4. Audio Trimmer (by Timestamp)

Function: Precisely trims an audio clip based on a timestamp.
Parameters:
- timestamp: Enter a timestamp in the format 00:00:06,500 --> 00:00:08,000. The node will output only the audio within this time range.

5. VoxCPM SRT Processor (from Scratch)

Function: Generates a complete dialogue audio from scratch based on an SRT subtitle file and the voice caches.
SRT Format:
- Multi-speaker mode: Before each line of dialogue in the SRT file, use the format SpeakerID + Space to differentiate characters. For example:
```
1
00:00:00,500 --> 00:00:05,000
speaker1 Hello world!

2
00:00:06,500 --> 00:00:08,000
speaker2 Hello, world!
```
- Single-speaker mode: When there is only one speaker, no prefix is needed before the subtitle text. For example:
```
1
00:00:00,500 --> 00:00:05,000
Hello world!
```

6. VoxCPM SRT Dubber (Replace Audio)

Function: Replaces the speech for specific subtitle entries in an existing audio file. This can be used to correct pronunciation, change lines, or replace a character's voice entirely.
Parameters:
- entries_to_replace: Enter the subtitle numbers from the SRT file that you want to replace, separated by spaces (e.g., 1 3 5). The node will generate new audio using the provided voice and the text from the corresponding subtitle number, then replace it at the correct time in the original audio.
- Note: This refers to the subtitle number, not its order in the file. For example, in a non-standard subtitle file with numbers 1 2 3 5 6, entering 4 will not match anything. If a number is duplicated (e.g., 1 2 3 4 4 5), entering 4 will process both entries numbered 4.

Common Parameters

normalize_text: Normalizes the text before synthesis. For example, when enabled, the number 50 will be read as "fifty" instead of "five zero".
stretch_method: Method for time-stretching the audio to align the generated speech with the subtitle's duration.
- none: No stretching is applied. If the generated audio is longer than the subtitle duration, it will overlap with the next line.
- librosa: Uses the librosa library for time-stretching.
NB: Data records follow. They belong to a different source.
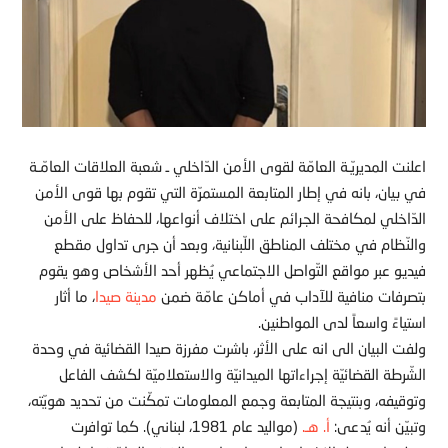
اعلنت المديريّـة العامّة لقوى الأمن الدّاخلي ـ شعبة العلاقات العامّـة
في بيان، بانه في إطار المتابعة المستمرّة التي تقوم بها قوى الأمن
الدّاخلي لمكافحة الجرائم على اختلاف أنواعها، للحفاظ على الأمن
والنّظام في مختلف المناطق اللّبنانية، وبعد أن جرى تداول مقطع
فيديو عبر مواقع التّواصل الاجتماعي يُظهر أحد الأشخاص وهو يقوم
بتصرفات منافية للآداب في أماكن عامّة ضمن
مدينة صيدا
، ما أثار
استياءً واسعاً لدى المواطنين.
ولفت البيان الى انه على الأثر، باشرت مفرزة صيدا القضائية في وحدة
الشّرطة القضائيّة إجراءاتها الميدانيّة والاستعلاميّة لكشف الفاعل
وتوقيفه، وبنتيجة المتابعة وجمع المعلومات تمكّنت من تحديد هويّته،
وتبيّن أنه يُدعى:
أ. هـ.
(مواليد عام 1981، لبناني). كما توافرت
The quality can be inconsistent; you can adjust stretch_n_fft and stretch_hop_length to mitigate artifacts like "metallic" sounds.
- pydub: Uses the pydub library, which generally produces better results than librosa. This method requires FFmpeg to be installed and configured in your system's PATH.
cfg_value: Defaults to 2.0, which is a balanced setting. Higher values can sometimes improve results but may lead to instability.
inference_timesteps: The number of inference steps. 10 steps can produce good results, but more steps can further improve audio quality.
retry_threshold: The threshold for triggering a retry. The model compares the length ratio of the generated audio to the input text. If this ratio exceeds the threshold (meaning the audio is too long for the text), it's considered a failure and triggers a retry. For very slow speakers, you may need to increase this value (e.g., to 8.0 or 10.0).
retry_max_attempts: The maximum number of retries. When a generation fails, the model discards the result and tries again with a new random seed. Set to 0 to disable this feature.

Model Download

Auto-Download (Recommended): In the VoxCPM Loader node, select openbmb/VoxCPM-0.5B (Auto-Download). The model will be automatically downloaded and cached in ComfyUI's models/TTS folder.
Manual Download: You can also download all model files from VoxCPM-0.5B on Hugging Face and place them in a subfolder within ComfyUI's models/TTS directory, for example: \ComfyUI\models\TTS\VoxCPM-0.5B.

Example Workflows

1. Generate Audio from SRT (SRT to Speech)

Workflow File: SRT Processor Workflow
Screenshot:

2. Edit Audio with SRT (Dubbing)

Workflow File: SRT Dubber Workflow
Screenshot:

3. Transfer language with SRT

Workflow File: SRT Dubber Workflow
Screenshot:

Example

Mr.Ma.mp4

Additional Notes

I have only a little knowledge of python code. This node is based on VoxCPM, and the code was written with the assistance of Gemini 2.5 Pro.

The node still has some areas for improvement (like torch.compile compatibility and the model offloading mechanism). Due to limitations in my personal time and skills, I warmly welcome anyone in the community to freely use, modify, and improve this node, while respecting the VoxCPM license. Your contributions are appreciated!